Records excerpted from a collection
======
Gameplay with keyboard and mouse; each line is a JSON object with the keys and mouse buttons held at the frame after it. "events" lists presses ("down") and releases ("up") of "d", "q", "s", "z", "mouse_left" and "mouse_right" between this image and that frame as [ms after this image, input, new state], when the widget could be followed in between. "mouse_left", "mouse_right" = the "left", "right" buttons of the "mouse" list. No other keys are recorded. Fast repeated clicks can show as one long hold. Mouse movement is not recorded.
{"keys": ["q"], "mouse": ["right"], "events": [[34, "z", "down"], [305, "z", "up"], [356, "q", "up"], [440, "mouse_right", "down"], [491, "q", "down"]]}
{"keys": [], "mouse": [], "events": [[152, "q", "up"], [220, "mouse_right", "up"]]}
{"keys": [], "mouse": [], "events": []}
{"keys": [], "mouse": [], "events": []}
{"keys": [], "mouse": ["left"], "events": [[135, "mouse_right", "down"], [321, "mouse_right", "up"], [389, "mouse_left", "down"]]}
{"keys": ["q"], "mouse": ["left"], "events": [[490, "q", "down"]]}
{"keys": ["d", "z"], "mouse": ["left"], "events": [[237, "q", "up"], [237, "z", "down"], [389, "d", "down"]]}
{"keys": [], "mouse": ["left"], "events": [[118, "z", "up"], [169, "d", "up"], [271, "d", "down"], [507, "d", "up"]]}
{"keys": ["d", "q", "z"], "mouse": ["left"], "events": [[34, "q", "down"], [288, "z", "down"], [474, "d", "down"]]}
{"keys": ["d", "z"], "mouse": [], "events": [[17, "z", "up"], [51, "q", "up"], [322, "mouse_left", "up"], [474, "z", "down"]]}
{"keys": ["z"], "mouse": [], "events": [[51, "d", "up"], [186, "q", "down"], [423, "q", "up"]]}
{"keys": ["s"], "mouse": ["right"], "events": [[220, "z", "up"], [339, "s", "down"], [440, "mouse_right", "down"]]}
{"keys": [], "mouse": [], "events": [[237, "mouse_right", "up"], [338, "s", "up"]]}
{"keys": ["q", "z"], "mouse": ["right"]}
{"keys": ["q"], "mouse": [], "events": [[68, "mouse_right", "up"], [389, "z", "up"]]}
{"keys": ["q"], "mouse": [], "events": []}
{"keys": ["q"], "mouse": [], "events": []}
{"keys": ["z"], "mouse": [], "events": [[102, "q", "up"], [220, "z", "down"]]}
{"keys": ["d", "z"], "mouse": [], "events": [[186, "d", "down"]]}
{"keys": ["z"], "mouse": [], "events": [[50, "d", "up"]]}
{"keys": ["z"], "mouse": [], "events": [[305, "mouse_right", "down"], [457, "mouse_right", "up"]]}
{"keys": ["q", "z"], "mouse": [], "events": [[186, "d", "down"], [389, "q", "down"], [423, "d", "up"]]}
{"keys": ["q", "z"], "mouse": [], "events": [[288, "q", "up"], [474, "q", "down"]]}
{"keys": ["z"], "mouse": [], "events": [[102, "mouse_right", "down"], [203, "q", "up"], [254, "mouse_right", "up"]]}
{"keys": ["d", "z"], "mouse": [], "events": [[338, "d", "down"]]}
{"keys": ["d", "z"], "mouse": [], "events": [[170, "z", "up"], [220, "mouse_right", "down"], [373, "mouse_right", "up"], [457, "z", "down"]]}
======
Each of the records should be retyped exactly.

Gameplay with keyboard and mouse; each line is a JSON object with the keys and mouse buttons held at the frame after it. "events" lists presses ("down") and releases ("up") of "d", "q", "s", "z", "mouse_left" and "mouse_right" between this image and that frame as [ms after this image, input, new state], when the widget could be followed in between. "mouse_left", "mouse_right" = the "left", "right" buttons of the "mouse" list. No other keys are recorded. Fast repeated clicks can show as one long hold. Mouse movement is not recorded.
{"keys": ["q"], "mouse": ["right"], "events": [[34, "z", "down"], [305, "z", "up"], [356, "q", "up"], [440, "mouse_right", "down"], [491, "q", "down"]]}
{"keys": [], "mouse": [], "events": [[152, "q", "up"], [220, "mouse_right", "up"]]}
{"keys": [], "mouse": [], "events": []}
{"keys": [], "mouse": [], "events": []}
{"keys": [], "mouse": ["left"], "events": [[135, "mouse_right", "down"], [321, "mouse_right", "up"], [389, "mouse_left", "down"]]}
{"keys": ["q"], "mouse": ["left"], "events": [[490, "q", "down"]]}
{"keys": ["d", "z"], "mouse": ["left"], "events": [[237, "q", "up"], [237, "z", "down"], [389, "d", "down"]]}
{"keys": [], "mouse": ["left"], "events": [[118, "z", "up"], [169, "d", "up"], [271, "d", "down"], [507, "d", "up"]]}
{"keys": ["d", "q", "z"], "mouse": ["left"], "events": [[34, "q", "down"], [288, "z", "down"], [474, "d", "down"]]}
{"keys": ["d", "z"], "mouse": [], "events": [[17, "z", "up"], [51, "q", "up"], [322, "mouse_left", "up"], [474, "z", "down"]]}
{"keys": ["z"], "mouse": [], "events": [[51, "d", "up"], [186, "q", "down"], [423, "q", "up"]]}
{"keys": ["s"], "mouse": ["right"], "events": [[220, "z", "up"], [339, "s", "down"], [440, "mouse_right", "down"]]}
{"keys": [], "mouse": [], "events": [[237, "mouse_right", "up"], [338, "s", "up"]]}
{"keys": ["q", "z"], "mouse": ["right"]}
{"keys": ["q"], "mouse": [], "events": [[68, "mouse_right", "up"], [389, "z", "up"]]}
{"keys": ["q"], "mouse": [], "events": []}
{"keys": ["q"], "mouse": [], "events": []}
{"keys": ["z"], "mouse": [], "events": [[102, "q", "up"], [220, "z", "down"]]}
{"keys": ["d", "z"], "mouse": [], "events": [[186, "d", "down"]]}
{"keys": ["z"], "mouse": [], "events": [[50, "d", "up"]]}
{"keys": ["z"], "mouse": [], "events": [[305, "mouse_right", "down"], [457, "mouse_right", "up"]]}
{"keys": ["q", "z"], "mouse": [], "events": [[186, "d", "down"], [389, "q", "down"], [423, "d", "up"]]}
{"keys": ["q", "z"], "mouse": [], "events": [[288, "q", "up"], [474, "q", "down"]]}
{"keys": ["z"], "mouse": [], "events": [[102, "mouse_right", "down"], [203, "q", "up"], [254, "mouse_right", "up"]]}
{"keys": ["d", "z"], "mouse": [], "events": [[338, "d", "down"]]}
{"keys": ["d", "z"], "mouse": [], "events": [[170, "z", "up"], [220, "mouse_right", "down"], [373, "mouse_right", "up"], [457, "z", "down"]]}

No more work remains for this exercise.